Yahoo has struck a revised $117.5 million settlement with millions of people whose email addresses and other personal information were stolen in the largest data breach in history. The proposed class-action settlement made public on Tuesday was designed to address criticisms of US District Judge Lucy Koh in San Jose, California. She rejected an earlier version of the accord on Jan. 28, and her approval is still required.
Koh said the original settlement was not “fundamentally fair, adequate and reasonable” because it had no overall dollar value and did not say how much victims might expect to recover. She also said the legal fees appeared to be too high.
Yahoo, now part of New York-based Verizon Communications Inc, had been accused of being slow to disclose three data breaches affecting about 3 billion accounts from 2013 to 2016.
The new settlement includes at least USD 55 million for victims’ out-of-pocket expenses and other costs, USD 24 million for two years of credit monitoring, up to USD 30 million for legal fees, and up to USD 8.5 million for other expenses.

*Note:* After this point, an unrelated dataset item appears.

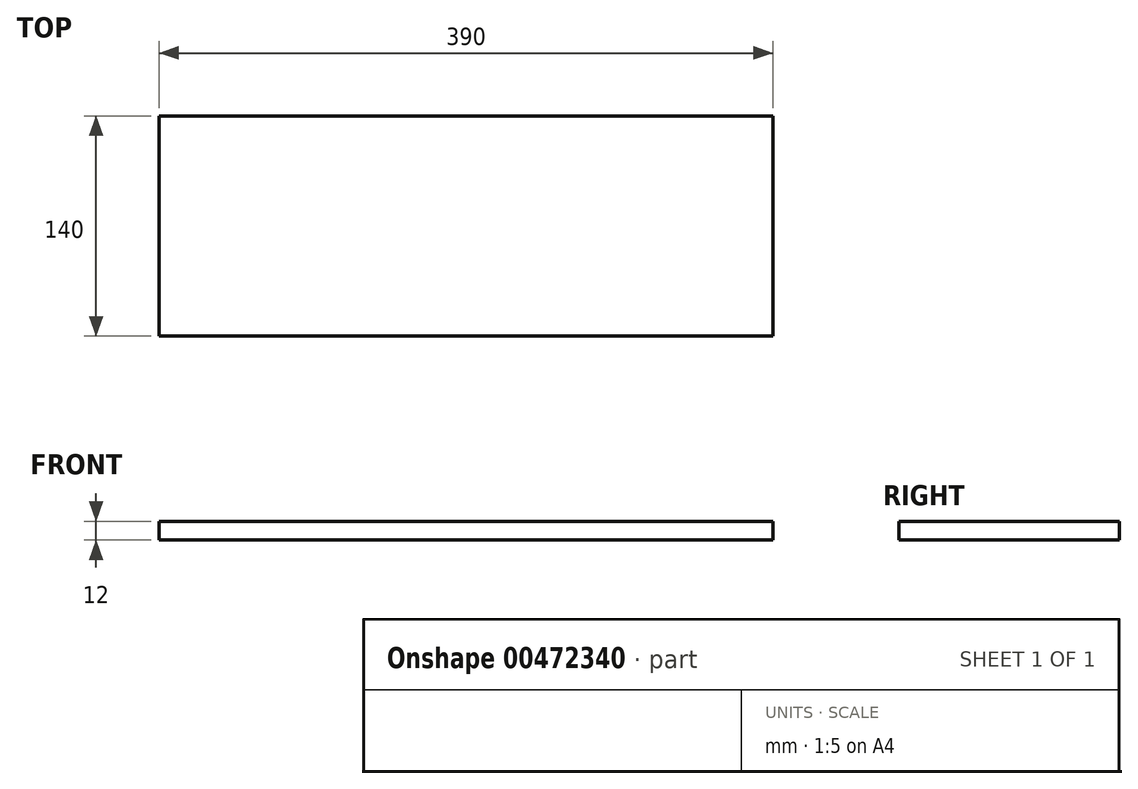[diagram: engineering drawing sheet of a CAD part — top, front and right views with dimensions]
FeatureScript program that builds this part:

It covers as many as 194 million people in the United States and Israel with roughly 896 million accounts.
John Yanchunis, a lawyer for the plaintiffs, in a court filing, called the USD 117.5 million the “biggest common fund ever obtained in a data breach case.” He did not immediately respond to requests for additional comment.

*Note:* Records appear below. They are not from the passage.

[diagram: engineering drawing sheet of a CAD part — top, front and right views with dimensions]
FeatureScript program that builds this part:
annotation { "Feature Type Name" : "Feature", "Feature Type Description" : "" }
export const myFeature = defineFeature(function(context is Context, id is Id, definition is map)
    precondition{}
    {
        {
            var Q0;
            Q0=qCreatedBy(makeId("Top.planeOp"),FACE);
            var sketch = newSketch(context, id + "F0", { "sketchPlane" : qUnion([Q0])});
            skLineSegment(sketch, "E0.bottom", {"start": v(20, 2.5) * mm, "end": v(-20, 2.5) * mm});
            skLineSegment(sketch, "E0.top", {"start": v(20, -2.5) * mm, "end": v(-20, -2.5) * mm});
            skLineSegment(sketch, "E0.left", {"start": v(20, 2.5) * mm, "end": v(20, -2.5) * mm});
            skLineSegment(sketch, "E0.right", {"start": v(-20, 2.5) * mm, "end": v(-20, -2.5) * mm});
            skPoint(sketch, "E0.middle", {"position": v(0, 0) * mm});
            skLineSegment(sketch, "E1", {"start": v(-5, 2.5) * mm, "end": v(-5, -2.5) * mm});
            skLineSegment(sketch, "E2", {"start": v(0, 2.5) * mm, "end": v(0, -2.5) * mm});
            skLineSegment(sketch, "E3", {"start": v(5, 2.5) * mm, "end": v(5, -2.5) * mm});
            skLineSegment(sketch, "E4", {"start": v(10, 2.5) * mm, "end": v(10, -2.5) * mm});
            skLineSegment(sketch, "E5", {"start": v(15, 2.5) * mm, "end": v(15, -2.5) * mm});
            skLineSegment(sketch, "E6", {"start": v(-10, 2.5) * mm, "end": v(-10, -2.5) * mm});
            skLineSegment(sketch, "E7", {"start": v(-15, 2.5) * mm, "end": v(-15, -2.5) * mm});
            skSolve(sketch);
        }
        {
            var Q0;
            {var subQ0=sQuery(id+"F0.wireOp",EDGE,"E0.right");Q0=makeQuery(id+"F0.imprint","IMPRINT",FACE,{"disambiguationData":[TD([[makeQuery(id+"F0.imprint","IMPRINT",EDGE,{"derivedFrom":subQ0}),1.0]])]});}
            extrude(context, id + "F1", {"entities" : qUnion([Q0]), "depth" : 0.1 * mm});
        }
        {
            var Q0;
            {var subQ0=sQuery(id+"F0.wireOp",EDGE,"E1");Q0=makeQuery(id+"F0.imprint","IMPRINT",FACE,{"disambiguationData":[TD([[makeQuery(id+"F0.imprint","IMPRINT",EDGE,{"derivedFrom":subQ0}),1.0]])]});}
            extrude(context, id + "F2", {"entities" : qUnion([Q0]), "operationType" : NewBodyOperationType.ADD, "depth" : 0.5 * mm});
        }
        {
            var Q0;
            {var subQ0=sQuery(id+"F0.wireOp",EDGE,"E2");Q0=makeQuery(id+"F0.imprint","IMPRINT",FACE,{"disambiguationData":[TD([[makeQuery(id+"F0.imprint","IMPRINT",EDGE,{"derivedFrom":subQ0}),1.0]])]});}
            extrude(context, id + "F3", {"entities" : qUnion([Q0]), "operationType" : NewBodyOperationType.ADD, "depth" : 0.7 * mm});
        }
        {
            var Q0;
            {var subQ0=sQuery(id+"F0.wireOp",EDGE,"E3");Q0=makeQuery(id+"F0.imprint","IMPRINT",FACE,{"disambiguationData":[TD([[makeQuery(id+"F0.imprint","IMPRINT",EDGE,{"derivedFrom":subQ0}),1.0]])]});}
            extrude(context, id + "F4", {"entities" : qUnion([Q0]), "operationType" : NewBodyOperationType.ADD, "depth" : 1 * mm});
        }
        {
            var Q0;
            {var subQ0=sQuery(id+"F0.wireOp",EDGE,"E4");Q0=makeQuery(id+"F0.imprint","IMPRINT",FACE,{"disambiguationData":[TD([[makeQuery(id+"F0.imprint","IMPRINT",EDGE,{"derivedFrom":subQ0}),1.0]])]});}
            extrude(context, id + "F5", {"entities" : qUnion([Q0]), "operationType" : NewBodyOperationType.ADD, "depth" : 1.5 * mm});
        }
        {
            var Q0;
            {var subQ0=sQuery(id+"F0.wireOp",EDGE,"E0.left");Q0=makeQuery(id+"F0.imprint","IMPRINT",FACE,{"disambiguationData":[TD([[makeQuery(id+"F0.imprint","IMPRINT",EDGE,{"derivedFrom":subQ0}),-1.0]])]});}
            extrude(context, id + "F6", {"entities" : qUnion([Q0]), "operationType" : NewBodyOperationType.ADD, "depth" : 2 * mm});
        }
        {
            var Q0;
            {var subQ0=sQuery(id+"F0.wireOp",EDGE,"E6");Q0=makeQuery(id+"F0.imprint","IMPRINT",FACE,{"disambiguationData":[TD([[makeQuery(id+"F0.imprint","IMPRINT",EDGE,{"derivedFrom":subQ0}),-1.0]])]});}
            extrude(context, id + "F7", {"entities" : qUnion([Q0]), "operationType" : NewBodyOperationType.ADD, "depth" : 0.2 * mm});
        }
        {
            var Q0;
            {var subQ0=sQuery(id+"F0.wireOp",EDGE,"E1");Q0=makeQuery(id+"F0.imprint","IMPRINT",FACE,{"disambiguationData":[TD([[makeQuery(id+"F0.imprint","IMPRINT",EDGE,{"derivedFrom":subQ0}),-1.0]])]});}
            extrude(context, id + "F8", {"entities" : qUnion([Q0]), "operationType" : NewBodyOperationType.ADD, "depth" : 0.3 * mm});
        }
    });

Separately, Verizon agreed to spend USD 306 million between 2019 and 2022 on information security, five times what Yahoo spent from 2013 to 2016. It also pledged to quadruple Yahoo’s staffing in that area.
“The settlement demonstrates our strong commitment to security,” Verizon said in a statement.
Yahoo agreed in July 2016 to sell its internet business to Verizon for USD 4.83 billion. Only later did it reveal the scope of the breaches, prompting a price cut to USD 4.48 billion. Verizon wrote off much of Yahoo’s value in December.
US prosecutors charged two Russian intelligence agents and two hackers in connection with one of the breaches in 2017. One hacker later pleaded guilty.